I am working on a concept project that was built as a single tenant application. We have been tasked with refactoring this concept inot a multi-tenant application. During the onboarding process the company uses an [ELT Tool] to import customer data. As such the [ETL Tool], the defacto ETL utility used to import customer data into a new database instance of MadeUp Co., was initially designed to work with only ONE database technology and was meant to be run ONCE against said database. However, this utility now has the need to function against multiple database technologies and be run in a repeatable fashion. Some inroads have been made to make this utility work with additional databases, but the time has come to expand this prototype to a more scalable solution.

Goals

The goal of this document will be to define a meaningful path forward for the [ETL Tool] project so that we can reduce onboarding time for our customers and development time for engineering team with a more scalable solution that will support MANY database technologies and run MANY times. This “final phase” can then be used to work backward and define a phased roll out of the updates required.

Initial Assessment

Workflow Summary

current design

  • A defined exporter class is initialized with a block of Vendor X record IDs.
  • The exporter queries the DB for the records and any related entities related to them.
  • Export Phases
    • The exporter enqueues a delayed job with the individual entity hash.
    • The importer builds the entity and any cascading records
    • The exporter enqueues a delayed job with the individual record hash.
    • The importer builds the record and any cascading records

Technical Debt

  • This project has to be synchronized with Core DB and Model validations (duplication)
  • All transformation are run on a single server and single thread (single threaded operation)
  • Throughput is limited by the server running the task
  • Dividing data into manageable sections is a manual process
  • Each exporter is custom-tailored to the Vendor (does not ascribe to a contract)
  • Extraction and Transformation are handled by a single class (overloaded)
  • Low amount of encapsulation among classes (no unit testing does not ascribe to TDD)
  • Multiple DB connections/technologies to maintain/manage (manageable but not ideal)

Options For Improvement

To assess our ability and resources required to accomplish a refactor of this tool the following options have been provided.

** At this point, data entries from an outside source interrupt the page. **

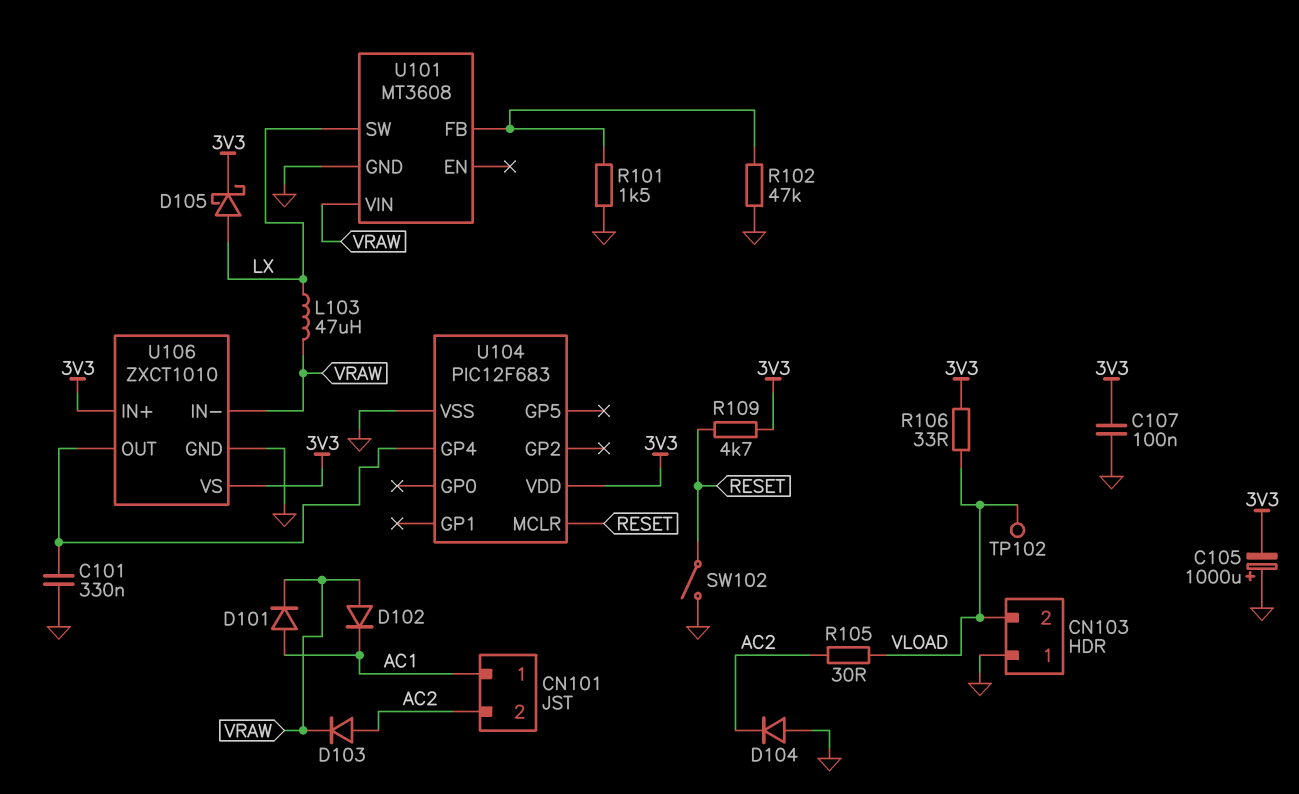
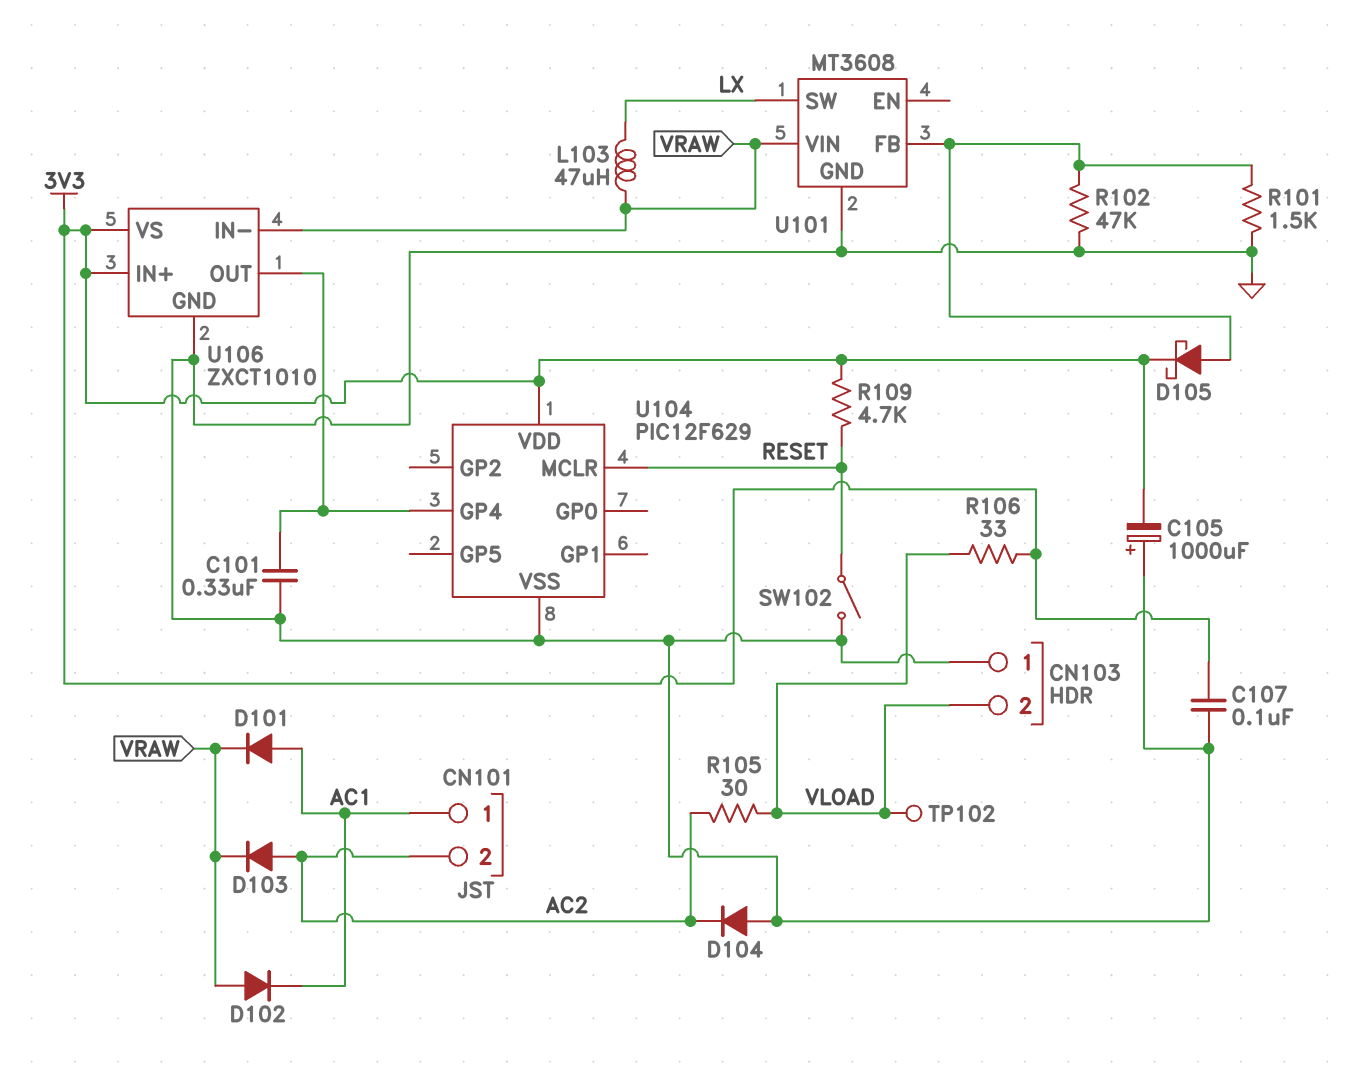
D105: schottky (A LX, K 3V3) -> schottky (A U101/FB, K 3V3)
U104: PIC12F683 -> PIC12F629

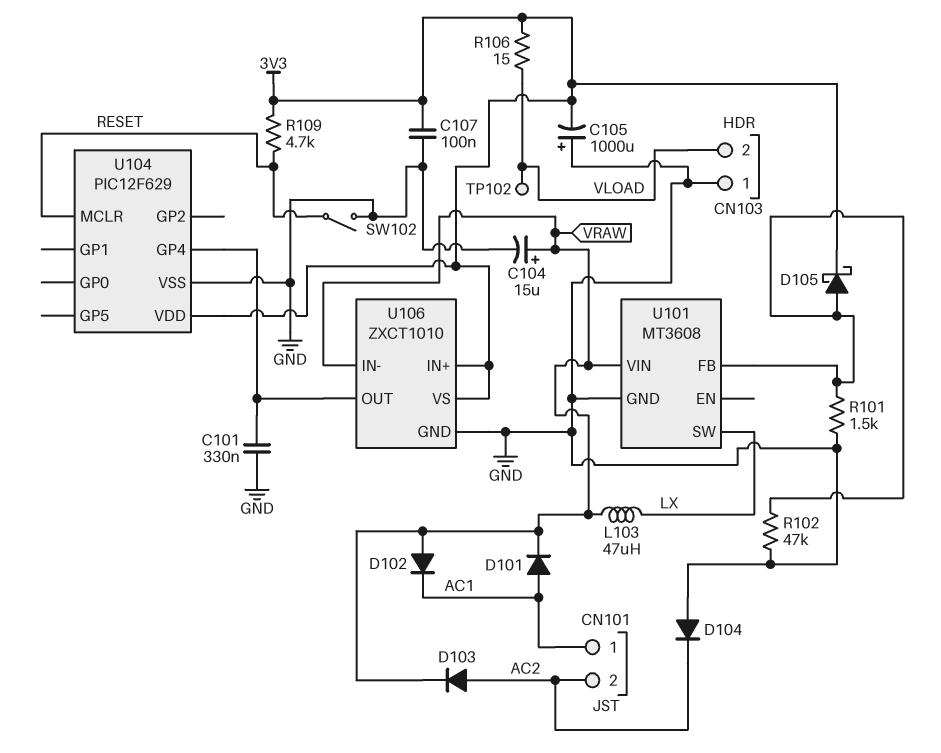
C104: none -> 15uF (plus VRAW, minus GND)
R105: 30 (AC2, VLOAD) -> none
R106: 33 (3V3, VLOAD) -> 15 (3V3, VLOAD)

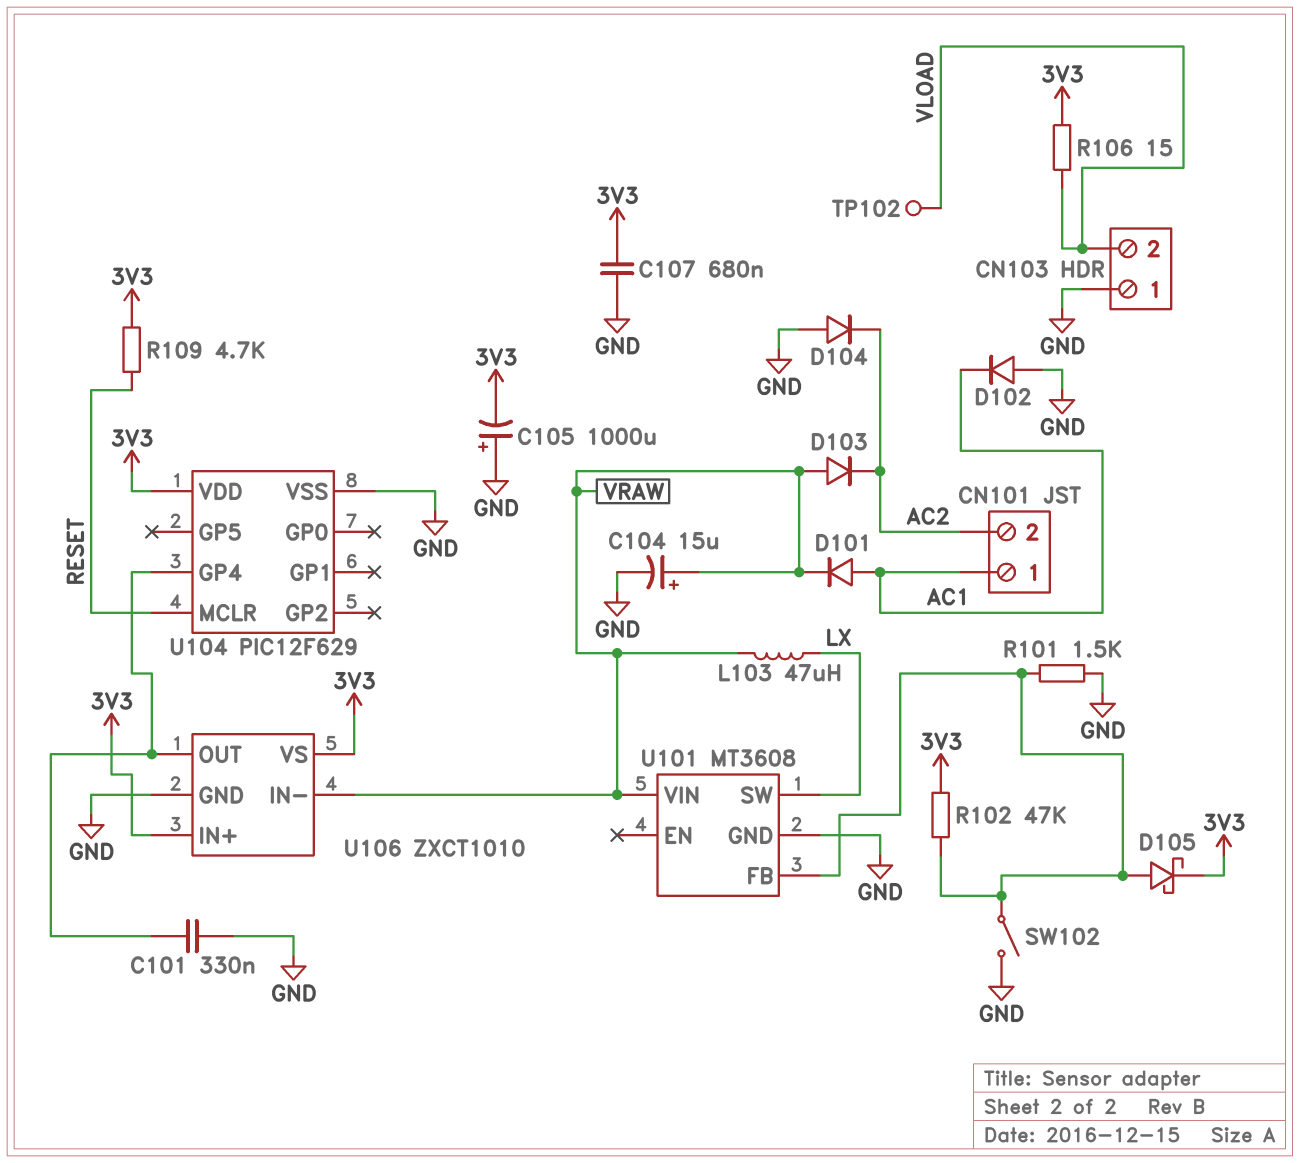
C107: 100nF (3V3, GND) -> 680nF (3V3, GND)
D102: diode (A VRAW, K AC1) -> diode (A GND, K AC1)
D103: diode (A AC2, K VRAW) -> diode (A VRAW, K AC2)
R102: 47k (GND, U101/FB) -> 47k (3V3, U101/FB)
SW102: switch (GND, RESET) -> switch (GND, U101/FB)

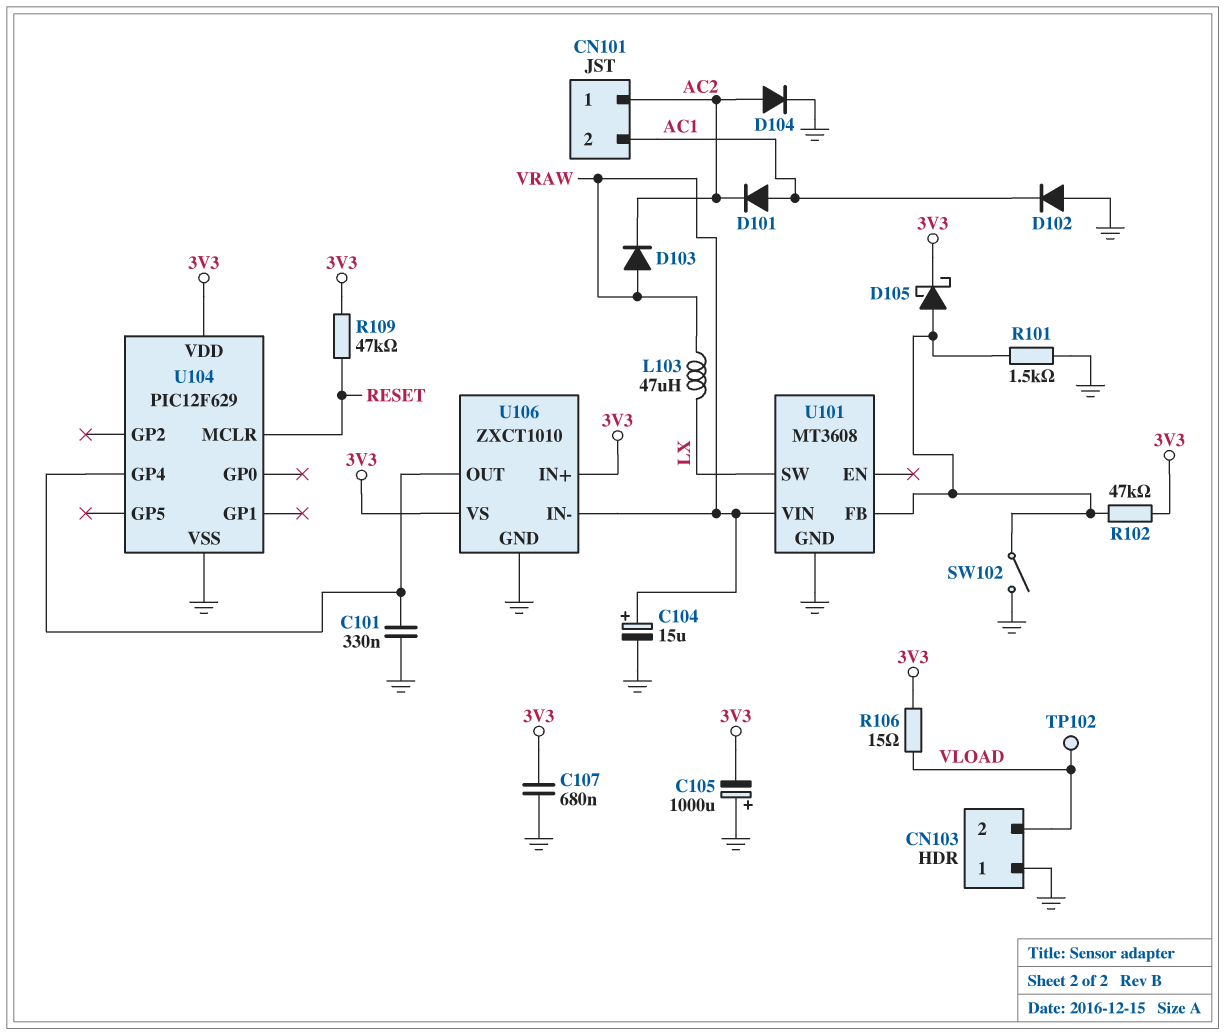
CN101 pin 1: AC1 -> AC2
CN101 pin 2: AC2 -> AC1
D101: diode (A AC1, K VRAW) -> diode (A AC1, K AC2)
D104: diode (A GND, K AC2) -> diode (A AC2, K GND)
R109: 4.7k (3V3, RESET) -> 47k (3V3, RESET)

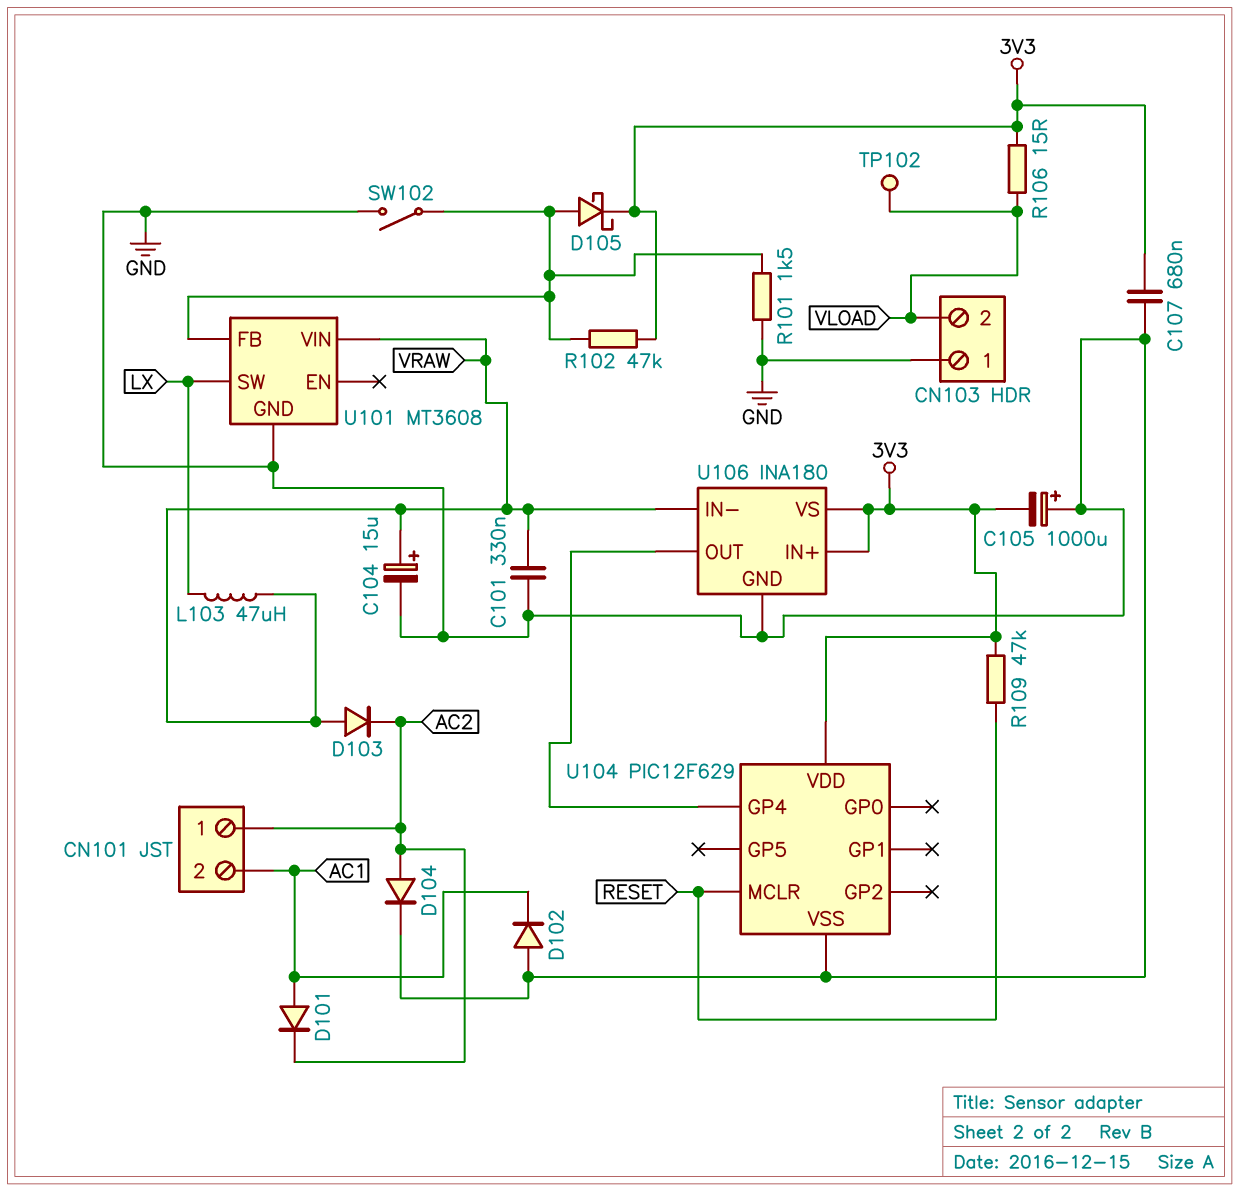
C101: 330nF (GND, U104/GP4) -> 330nF (GND, VRAW)
U106: ZXCT1010 -> INA180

Regardless of the technology path chosen the solution must adhere to these basic requirements.

Requirements

  • Must remove duplication created by keeping ETL project in sync with [Main Project project
  • Must be thread safe to process more transformations in less time
  • Must be testable (unit, integration and end-to-end)
  Option 1 Option 2
Description Kafka Backbone (see diagram) REST API (see diagram)
Pros removes duplication removes duplication
  leverages existing export code leverages existing export code
  creates thread-safe export creates thread-safe export
  asynchronous loaded asynchronous loader
  ERD is owned by [Main Project] ERD is owned by [Main Project]
  Built in redundancy (Kafka) Creates/Exposes a RESTful API
Cons Dev-Ops overhead Bottlenecking dependent on replication
Cost Large Medium

Kafka Diagram

kafka design proposal

REST Diagram

rest design proposal ]

Conclusion

In an effort to keep infrastructure low and reduce complexity we will move forward with the RESTful approach. This solution prooved to increase throughput and significantly reduced development time and code complexity. The clear interface and separation of responibility was key to the solution.